> _Job item_
Could you repeat, word for word, only the lines from the one containing "galioja tik kaip priedas prie" through the final line of the records below?

[Collected data]

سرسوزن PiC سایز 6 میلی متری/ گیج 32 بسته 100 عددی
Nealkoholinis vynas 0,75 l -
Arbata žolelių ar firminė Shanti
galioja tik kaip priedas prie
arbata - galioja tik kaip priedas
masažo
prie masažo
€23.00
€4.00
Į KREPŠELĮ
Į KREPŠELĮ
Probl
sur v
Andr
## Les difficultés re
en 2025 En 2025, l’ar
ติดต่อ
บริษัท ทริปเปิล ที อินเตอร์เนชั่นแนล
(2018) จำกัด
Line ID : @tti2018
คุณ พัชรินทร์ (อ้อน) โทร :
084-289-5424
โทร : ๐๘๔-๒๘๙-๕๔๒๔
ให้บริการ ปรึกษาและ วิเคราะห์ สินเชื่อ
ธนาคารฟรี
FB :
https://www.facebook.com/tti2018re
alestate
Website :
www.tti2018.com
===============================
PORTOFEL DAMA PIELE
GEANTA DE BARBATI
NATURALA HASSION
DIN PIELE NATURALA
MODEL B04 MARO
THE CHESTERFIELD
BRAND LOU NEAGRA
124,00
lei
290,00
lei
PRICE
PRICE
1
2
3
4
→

> _Worked solution_
galioja tik kaip priedas prie
arbata - galioja tik kaip priedas
masažo
prie masažo
€23.00
€4.00
Į KREPŠELĮ
Į KREPŠELĮ
Probl
sur v
Andr
## Les difficultés re
en 2025 En 2025, l’ar
ติดต่อ
บริษัท ทริปเปิล ที อินเตอร์เนชั่นแนล
(2018) จำกัด
Line ID : @tti2018
คุณ พัชรินทร์ (อ้อน) โทร :
084-289-5424
โทร : ๐๘๔-๒๘๙-๕๔๒๔
ให้บริการ ปรึกษาและ วิเคราะห์ สินเชื่อ
ธนาคารฟรี
FB :
https://www.facebook.com/tti2018re
alestate
Website :
www.tti2018.com
===============================
PORTOFEL DAMA PIELE
GEANTA DE BARBATI
NATURALA HASSION
DIN PIELE NATURALA
MODEL B04 MARO
THE CHESTERFIELD
BRAND LOU NEAGRA
124,00
lei
290,00
lei
PRICE
PRICE
1
2
3
4
→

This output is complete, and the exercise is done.